» Problem to work on:
Reproduce every record below exactly as written, leaving out any pictures.

Stored data entries:
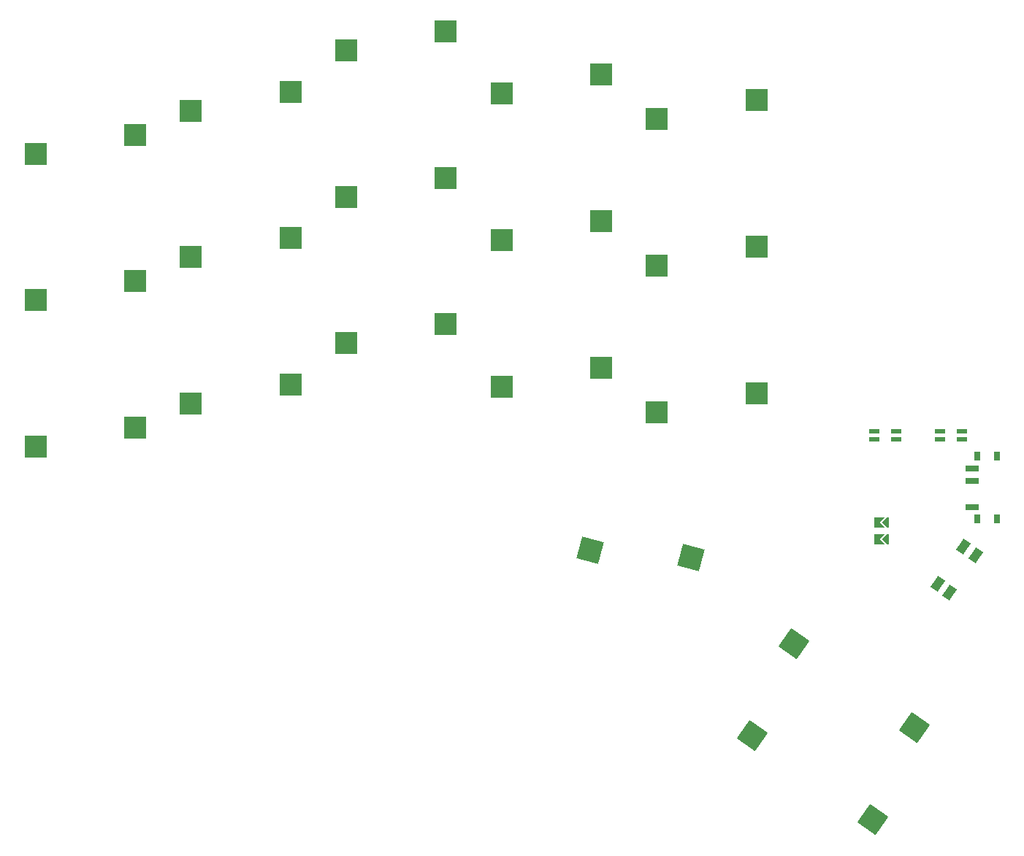
<source format=gbr>
%TF.GenerationSoftware,KiCad,Pcbnew,9.0.0*%
%TF.CreationDate,2025-03-13T17:07:21-04:00*%
%TF.ProjectId,Tenebra,54656e65-6272-4612-9e6b-696361645f70,v1.0.0*%
%TF.SameCoordinates,Original*%
%TF.FileFunction,Paste,Top*%
%TF.FilePolarity,Positive*%
%FSLAX46Y46*%
G04 Gerber Fmt 4.6, Leading zero omitted, Abs format (unit mm)*
G04 Created by KiCad (PCBNEW 9.0.0) date 2025-03-13 17:07:21*
%MOMM*%
%LPD*%
G01*
G04 APERTURE LIST*
G04 Aperture macros list*
%AMRotRect*
0 Rectangle, with rotation*
0 The origin of the aperture is its center*
0 $1 length*
0 $2 width*
0 $3 Rotation angle, in degrees counterclockwise*
0 Add horizontal line*
21,1,$1,$2,0,0,$3*%
%AMFreePoly0*
4,1,6,0.600000,-1.000000,0.000000,-0.400000,-0.600000,-1.000000,-0.600000,0.250000,0.600000,0.250000,0.600000,-1.000000,0.600000,-1.000000,$1*%
%AMFreePoly1*
4,1,6,0.600000,-0.200000,0.600000,-0.400000,-0.600000,-0.400000,-0.600000,-0.200000,0.000000,0.400000,0.600000,-0.200000,0.600000,-0.200000,$1*%
G04 Aperture macros list end*
%ADD10R,2.600000X2.600000*%
%ADD11RotRect,2.600000X2.600000X55.000000*%
%ADD12FreePoly0,90.000000*%
%ADD13FreePoly1,90.000000*%
%ADD14RotRect,1.550000X1.000000X55.000000*%
%ADD15R,0.800000X1.000000*%
%ADD16R,1.500000X0.700000*%
%ADD17R,1.200000X0.600000*%
%ADD18RotRect,2.600000X2.600000X345.000000*%
G04 APERTURE END LIST*
D10*
%TO.C,S9*%
X139275000Y-48050000D03*
X127725000Y-50250000D03*
%TD*%
D11*
%TO.C,S17*%
X179642812Y-119051650D03*
X174820139Y-129774725D03*
%TD*%
D12*
%TO.C,JST1*%
X189184000Y-105000000D03*
X189184000Y-107000000D03*
D13*
X190200000Y-105000000D03*
X190200000Y-107000000D03*
%TD*%
D14*
%TO.C,RST1*%
X197690641Y-113137814D03*
X196298083Y-112162734D03*
X200701917Y-108837266D03*
X199309359Y-107862186D03*
%TD*%
D10*
%TO.C,S4*%
X121275000Y-89050000D03*
X109725000Y-91250000D03*
%TD*%
%TO.C,S12*%
X157275000Y-53050000D03*
X145725000Y-55250000D03*
%TD*%
%TO.C,S1*%
X103275000Y-94050000D03*
X91725000Y-96250000D03*
%TD*%
%TO.C,S15*%
X175275000Y-56050000D03*
X163725000Y-58250000D03*
%TD*%
%TO.C,S6*%
X121275000Y-55050000D03*
X109725000Y-57250000D03*
%TD*%
%TO.C,S14*%
X175275000Y-73050000D03*
X163725000Y-75250000D03*
%TD*%
%TO.C,S10*%
X157275000Y-87050000D03*
X145725000Y-89250000D03*
%TD*%
%TO.C,S8*%
X139275000Y-65050000D03*
X127725000Y-67250000D03*
%TD*%
%TO.C,S11*%
X157275000Y-70050000D03*
X145725000Y-72250000D03*
%TD*%
%TO.C,S13*%
X175275000Y-90050000D03*
X163725000Y-92250000D03*
%TD*%
%TO.C,S2*%
X103275000Y-77050000D03*
X91725000Y-79250000D03*
%TD*%
%TO.C,S7*%
X139275000Y-82050000D03*
X127725000Y-84250000D03*
%TD*%
%TO.C,S3*%
X103275000Y-60050000D03*
X91725000Y-62250000D03*
%TD*%
D11*
%TO.C,S18*%
X193568397Y-128802449D03*
X188745724Y-139525524D03*
%TD*%
D15*
%TO.C,PWR1*%
X200915000Y-97350000D03*
X200915000Y-104650000D03*
X203125000Y-97350000D03*
X203125000Y-104650000D03*
D16*
X200265000Y-103250000D03*
X200265000Y-100250000D03*
X200265000Y-98750000D03*
%TD*%
D10*
%TO.C,S5*%
X121275000Y-72050000D03*
X109725000Y-74250000D03*
%TD*%
D17*
%TO.C,DISP1*%
X188920000Y-95350000D03*
X191460000Y-95350000D03*
X196540000Y-95350000D03*
X199080000Y-95350000D03*
X188920000Y-94450000D03*
X191460000Y-94450000D03*
X196540000Y-94450000D03*
X199080000Y-94450000D03*
%TD*%
D18*
%TO.C,S16*%
X167703380Y-109100374D03*
X155977535Y-108236051D03*
%TD*%
M02*

</source>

» Task output:
<source format=gbr>
%TF.GenerationSoftware,KiCad,Pcbnew,9.0.0*%
%TF.CreationDate,2025-03-13T17:07:21-04:00*%
%TF.ProjectId,Tenebra,54656e65-6272-4612-9e6b-696361645f70,v1.0.0*%
%TF.SameCoordinates,Original*%
%TF.FileFunction,Paste,Top*%
%TF.FilePolarity,Positive*%
%FSLAX46Y46*%
G04 Gerber Fmt 4.6, Leading zero omitted, Abs format (unit mm)*
G04 Created by KiCad (PCBNEW 9.0.0) date 2025-03-13 17:07:21*
%MOMM*%
%LPD*%
G01*
G04 APERTURE LIST*
G04 Aperture macros list*
%AMRotRect*
0 Rectangle, with rotation*
0 The origin of the aperture is its center*
0 $1 length*
0 $2 width*
0 $3 Rotation angle, in degrees counterclockwise*
0 Add horizontal line*
21,1,$1,$2,0,0,$3*%
%AMFreePoly0*
4,1,6,0.600000,-1.000000,0.000000,-0.400000,-0.600000,-1.000000,-0.600000,0.250000,0.600000,0.250000,0.600000,-1.000000,0.600000,-1.000000,$1*%
%AMFreePoly1*
4,1,6,0.600000,-0.200000,0.600000,-0.400000,-0.600000,-0.400000,-0.600000,-0.200000,0.000000,0.400000,0.600000,-0.200000,0.600000,-0.200000,$1*%
G04 Aperture macros list end*
%ADD10R,2.600000X2.600000*%
%ADD11RotRect,2.600000X2.600000X55.000000*%
%ADD12FreePoly0,90.000000*%
%ADD13FreePoly1,90.000000*%
%ADD14RotRect,1.550000X1.000000X55.000000*%
%ADD15R,0.800000X1.000000*%
%ADD16R,1.500000X0.700000*%
%ADD17R,1.200000X0.600000*%
%ADD18RotRect,2.600000X2.600000X345.000000*%
G04 APERTURE END LIST*
D10*
%TO.C,S9*%
X139275000Y-48050000D03*
X127725000Y-50250000D03*
%TD*%
D11*
%TO.C,S17*%
X179642812Y-119051650D03*
X174820139Y-129774725D03*
%TD*%
D12*
%TO.C,JST1*%
X189184000Y-105000000D03*
X189184000Y-107000000D03*
D13*
X190200000Y-105000000D03*
X190200000Y-107000000D03*
%TD*%
D14*
%TO.C,RST1*%
X197690641Y-113137814D03*
X196298083Y-112162734D03*
X200701917Y-108837266D03*
X199309359Y-107862186D03*
%TD*%
D10*
%TO.C,S4*%
X121275000Y-89050000D03*
X109725000Y-91250000D03*
%TD*%
%TO.C,S12*%
X157275000Y-53050000D03*
X145725000Y-55250000D03*
%TD*%
%TO.C,S1*%
X103275000Y-94050000D03*
X91725000Y-96250000D03*
%TD*%
%TO.C,S15*%
X175275000Y-56050000D03*
X163725000Y-58250000D03*
%TD*%
%TO.C,S6*%
X121275000Y-55050000D03*
X109725000Y-57250000D03*
%TD*%
%TO.C,S14*%
X175275000Y-73050000D03*
X163725000Y-75250000D03*
%TD*%
%TO.C,S10*%
X157275000Y-87050000D03*
X145725000Y-89250000D03*
%TD*%
%TO.C,S8*%
X139275000Y-65050000D03*
X127725000Y-67250000D03*
%TD*%
%TO.C,S11*%
X157275000Y-70050000D03*
X145725000Y-72250000D03*
%TD*%
%TO.C,S13*%
X175275000Y-90050000D03*
X163725000Y-92250000D03*
%TD*%
%TO.C,S2*%
X103275000Y-77050000D03*
X91725000Y-79250000D03*
%TD*%
%TO.C,S7*%
X139275000Y-82050000D03*
X127725000Y-84250000D03*
%TD*%
%TO.C,S3*%
X103275000Y-60050000D03*
X91725000Y-62250000D03*
%TD*%
D11*
%TO.C,S18*%
X193568397Y-128802449D03*
X188745724Y-139525524D03*
%TD*%
D15*
%TO.C,PWR1*%
X200915000Y-97350000D03*
X200915000Y-104650000D03*
X203125000Y-97350000D03*
X203125000Y-104650000D03*
D16*
X200265000Y-103250000D03*
X200265000Y-100250000D03*
X200265000Y-98750000D03*
%TD*%
D10*
%TO.C,S5*%
X121275000Y-72050000D03*
X109725000Y-74250000D03*
%TD*%
D17*
%TO.C,DISP1*%
X188920000Y-95350000D03*
X191460000Y-95350000D03*
X196540000Y-95350000D03*
X199080000Y-95350000D03*
X188920000Y-94450000D03*
X191460000Y-94450000D03*
X196540000Y-94450000D03*
X199080000Y-94450000D03*
%TD*%
D18*
%TO.C,S16*%
X167703380Y-109100374D03*
X155977535Y-108236051D03*
%TD*%
M02*

</source>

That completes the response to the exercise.